We do not rely on guesses or tradition, but we rely on data. First and foremost, Netflix is an enormous data company. We have 2.5 billion time series metrics, and a vast majority of our decisions are based on data. Like I said, recommendations is a good example where we collect enough data from our users to recommend them in the best way possible what are the things that they would like to watch.

There are many companies that have these walls that have televisions where there are graphs, and people sit and watch these graphs all day. I used to work in those companies as well. We realized that if at Netflix we had such televisions, it would actually be a huge wall of just television sets, and that is practically infeasible to have.

So we have leveraged artificial intelligence and machine learning to actually alert us. Instead of having graphs, we just get pages or alerts. And they have significantly boosted our productivity. So this is how data has been very critical for us.

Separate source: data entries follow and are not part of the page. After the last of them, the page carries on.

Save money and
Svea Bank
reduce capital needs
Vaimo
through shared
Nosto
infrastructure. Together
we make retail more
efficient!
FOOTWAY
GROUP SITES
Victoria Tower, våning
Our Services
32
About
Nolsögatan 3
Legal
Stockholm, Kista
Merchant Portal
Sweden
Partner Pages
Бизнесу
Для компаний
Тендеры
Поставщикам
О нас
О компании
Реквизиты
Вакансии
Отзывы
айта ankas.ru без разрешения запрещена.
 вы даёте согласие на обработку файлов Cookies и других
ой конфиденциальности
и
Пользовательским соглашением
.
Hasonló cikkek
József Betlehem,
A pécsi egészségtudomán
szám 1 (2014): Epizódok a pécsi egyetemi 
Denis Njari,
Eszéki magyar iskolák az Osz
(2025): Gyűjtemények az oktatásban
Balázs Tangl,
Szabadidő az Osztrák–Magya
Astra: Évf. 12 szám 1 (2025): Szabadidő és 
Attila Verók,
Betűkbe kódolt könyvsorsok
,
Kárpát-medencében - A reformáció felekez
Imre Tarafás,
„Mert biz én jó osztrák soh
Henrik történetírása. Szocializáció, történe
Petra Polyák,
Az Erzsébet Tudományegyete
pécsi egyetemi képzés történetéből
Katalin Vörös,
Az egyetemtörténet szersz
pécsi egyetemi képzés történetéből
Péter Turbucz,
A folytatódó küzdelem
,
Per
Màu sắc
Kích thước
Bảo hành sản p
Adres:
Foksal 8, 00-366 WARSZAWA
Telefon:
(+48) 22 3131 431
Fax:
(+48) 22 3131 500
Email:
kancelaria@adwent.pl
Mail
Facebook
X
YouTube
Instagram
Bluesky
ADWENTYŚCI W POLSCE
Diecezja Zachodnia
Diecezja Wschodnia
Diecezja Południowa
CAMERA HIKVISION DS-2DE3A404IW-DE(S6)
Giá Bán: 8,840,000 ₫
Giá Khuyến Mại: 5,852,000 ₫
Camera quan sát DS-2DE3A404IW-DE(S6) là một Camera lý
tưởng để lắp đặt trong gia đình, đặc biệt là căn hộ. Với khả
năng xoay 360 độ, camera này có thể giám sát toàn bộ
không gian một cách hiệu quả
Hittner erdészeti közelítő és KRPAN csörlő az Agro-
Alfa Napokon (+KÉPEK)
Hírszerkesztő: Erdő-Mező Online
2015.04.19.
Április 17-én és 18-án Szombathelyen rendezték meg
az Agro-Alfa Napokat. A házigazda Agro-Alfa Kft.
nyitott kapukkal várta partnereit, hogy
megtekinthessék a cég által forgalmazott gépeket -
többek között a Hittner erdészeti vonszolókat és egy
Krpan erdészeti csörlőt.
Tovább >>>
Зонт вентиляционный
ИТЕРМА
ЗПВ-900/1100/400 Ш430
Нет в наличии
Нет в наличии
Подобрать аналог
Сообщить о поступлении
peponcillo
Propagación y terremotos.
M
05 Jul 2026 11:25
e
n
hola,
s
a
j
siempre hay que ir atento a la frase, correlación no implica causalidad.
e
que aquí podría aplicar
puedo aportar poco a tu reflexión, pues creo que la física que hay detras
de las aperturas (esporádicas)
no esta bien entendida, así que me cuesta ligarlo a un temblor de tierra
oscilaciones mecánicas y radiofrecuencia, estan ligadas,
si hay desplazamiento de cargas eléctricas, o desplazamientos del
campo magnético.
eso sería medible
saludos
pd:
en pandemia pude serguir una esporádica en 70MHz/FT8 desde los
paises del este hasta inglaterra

So we don't, in the traditional way, do DevOps. What we do believe in is culture. We value our culture very highly. Netflix is notorious for its culture document. I don't know how many of you have read it. It's a huge document that runs into multiple pages, but it actually reflects the way we think about software development. And I would highly encourage a lot of you to just spend some time while you're in the flight, when there's no internet. You can just read it.

DevOps is a result of a healthy culture. And if nothing that I said today resonates with you, then you don't really have a DevOps problem.

I end with what DevOps means for me, because for every person in Netflix, it's different. I work on something called Netflix Drive, which is very poorly named, but very good software. It's a clone of Google Drive. Google Drive has issues when it comes to scale because you have artists that work in different parts of the world, and if they have to collaborate on a piece of art together, then Google Drive has limitations on number of folders, number of files, access permissions for all of them.

So we started creating our own edge software called Netflix Drive. It runs on macOS, Windows, CentOS. For CI/CD, we use Jenkins and Spinnaker. We have Mac VM instances on AWS for deployments. We use Brew and pkg on OS X, yum on CentOS, and Chocolatey packages on Windows. And of course, we use Sentry for logging and in-house tools for metrics and observability.

And this is what Spinnaker looks like. This is actually a screenshot of something I took today morning. I don't know if you've tried this platform or not, but what it shows is an app. It shows different pipelines, different clusters, load balancers, security groups, and you can actually see the different deployments here in different regions.

So we have an app called Pegasus that has multiple machines, multiple instances that are deployed. And as soon as you check in a piece of code in Jenkins, a pipeline gets triggered that deploys it on cloud in your test environment first, in your integration test environment, and then finally to production.

So I would highly encourage folks to just try this out. It's a tool that's available online. You can just see if this fits in your organization or not. That's my timing.